Se le rinde homenaje en las playas del Río de la Plata, con ofrendas naturales a esa diosa de la religión umbanda, tal como se le reconoce aquí a una de las religiones aportadas por los africanos y sus descendientes, expresión de una herencia cultural presente también en otros pueblos latinoamericanos y caribeños en una diversidad de variantes.
La playa Ramírez es el epicentro de la celebración, donde desde temprano los fieles improvisan campamentos, alisan y delimitan parcelas en la arena para montar sus “terreiros”. No faltan en el paisaje los vendedores de todo tipo, que animan la celebración.
En tiendas instaladas a lo largo de la playa,” maes” y “caboclos” practican sus rituales al ritmo de tambores y cencerros.

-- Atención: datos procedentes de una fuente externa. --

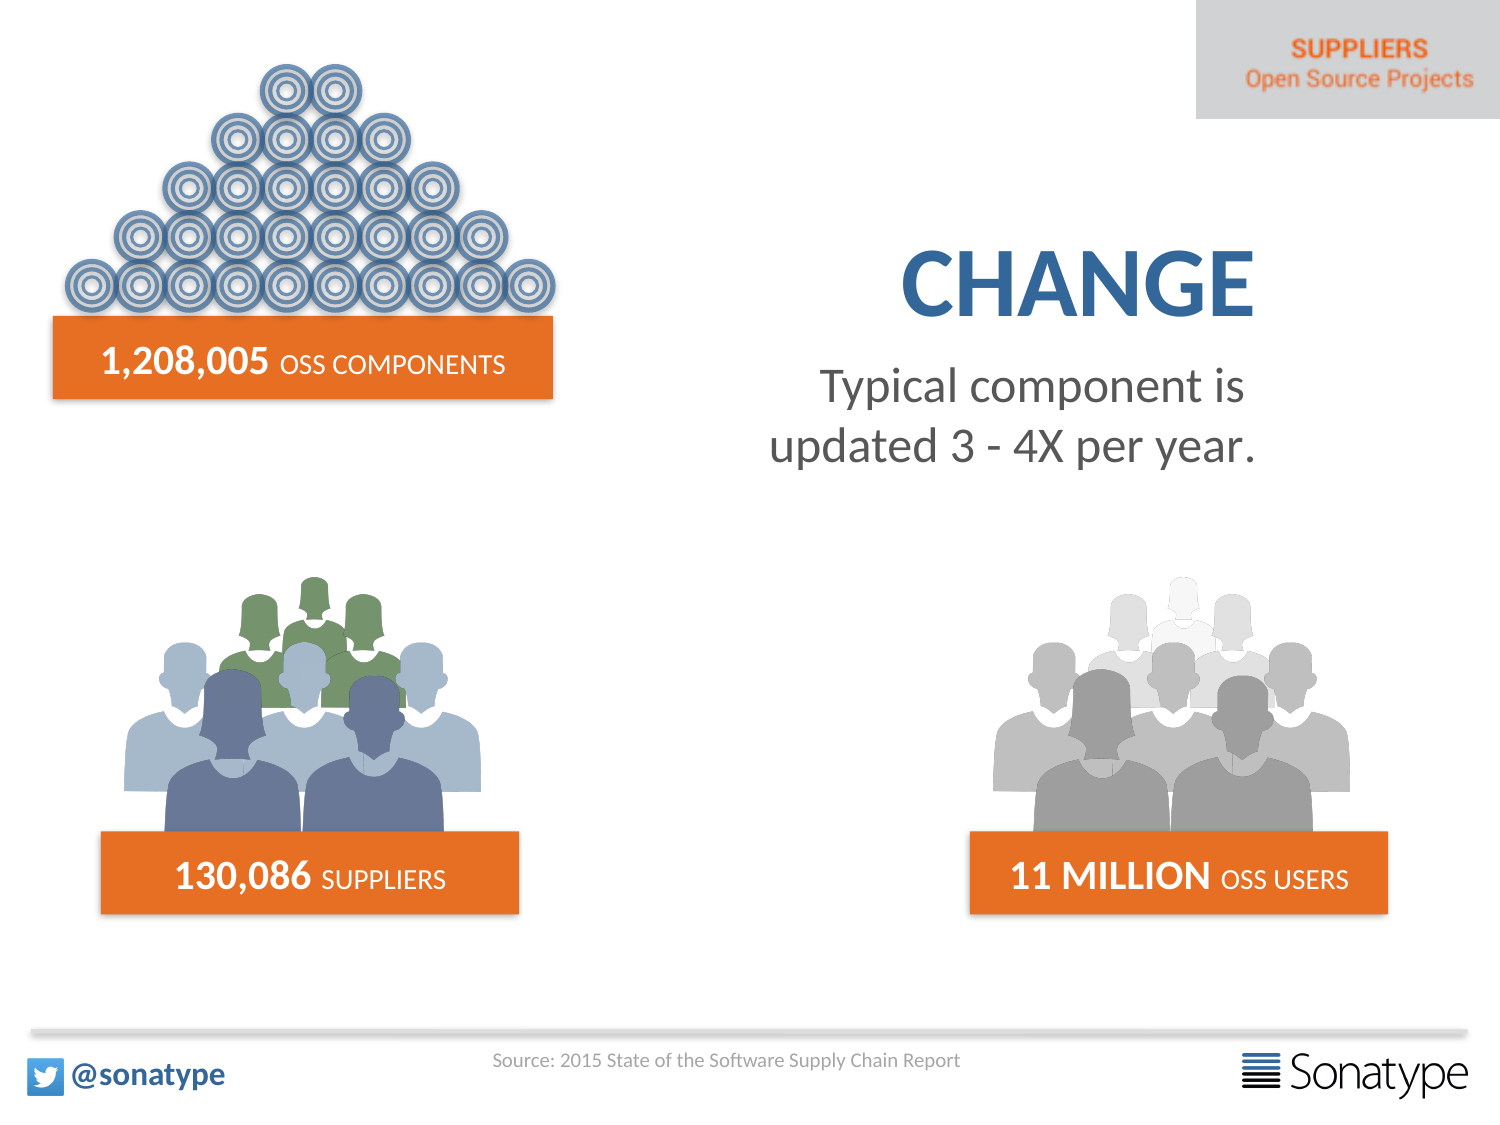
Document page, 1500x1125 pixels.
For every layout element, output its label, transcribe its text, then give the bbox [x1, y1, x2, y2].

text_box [262, 66, 309, 116]
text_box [115, 212, 159, 262]
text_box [310, 66, 360, 116]
picture [1196, 0, 1500, 119]
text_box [262, 174, 305, 213]
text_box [262, 271, 305, 311]
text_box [359, 271, 403, 311]
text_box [504, 261, 554, 311]
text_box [164, 163, 208, 213]
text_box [456, 271, 498, 311]
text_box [115, 270, 159, 311]
picture [1242, 1053, 1468, 1100]
text_box 11 million oss users [969, 830, 1389, 915]
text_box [164, 221, 208, 262]
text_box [213, 222, 257, 262]
slide_number Source: 2015 State of the Software Supply Chain Report [477, 1028, 1009, 1089]
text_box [310, 174, 354, 213]
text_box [213, 173, 257, 213]
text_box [359, 115, 409, 165]
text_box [456, 212, 507, 262]
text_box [359, 222, 403, 262]
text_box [67, 261, 110, 311]
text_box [164, 271, 208, 311]
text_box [123, 577, 481, 853]
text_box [310, 222, 354, 262]
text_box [213, 115, 257, 165]
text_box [310, 123, 354, 165]
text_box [408, 271, 451, 311]
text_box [408, 222, 451, 262]
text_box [408, 163, 458, 213]
text_box CHANGE Typical component is updated 3 - 4X per year. [512, 222, 1272, 399]
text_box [262, 222, 305, 262]
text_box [992, 577, 1350, 853]
text_box 1,208,005 oss components [52, 315, 554, 400]
text_box 130,086 SUPPLIERS [100, 830, 520, 915]
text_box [262, 122, 305, 165]
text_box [310, 271, 354, 311]
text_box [24, 1044, 306, 1098]
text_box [359, 174, 403, 213]
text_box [213, 271, 257, 311]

A la par filas de creyentes aguardan el momento de ser bendecidos en procesiones que tienen la impronta de la esclavitud, la que vino a Uruguay, pero que tiene sobre todo la influencia que llegó de Brasil.

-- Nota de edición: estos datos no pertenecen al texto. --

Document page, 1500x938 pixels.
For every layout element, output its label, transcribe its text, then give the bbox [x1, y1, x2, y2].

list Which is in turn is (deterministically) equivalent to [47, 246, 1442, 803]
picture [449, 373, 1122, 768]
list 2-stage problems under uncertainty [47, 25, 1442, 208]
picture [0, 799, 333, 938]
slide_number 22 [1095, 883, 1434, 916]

Para el ceremonial se hacen ofrendas en la orilla del estuario con obsequios populares a la orisha yoruba, considerada la madre de todos los seres vivos, reina del mar, la maternidad y la fertilidad, cuyo culto es central en la santería, candombe y umbanda.
El ofrecimiento aquí tiene un punto central en la noche, cuando centenares barcas artesanales llevan imágenes y velas hacia la corriente del Río de la Plata, en un ceremonial que es fruto del sincretismo de la cultura africana y el cristianismo occidental.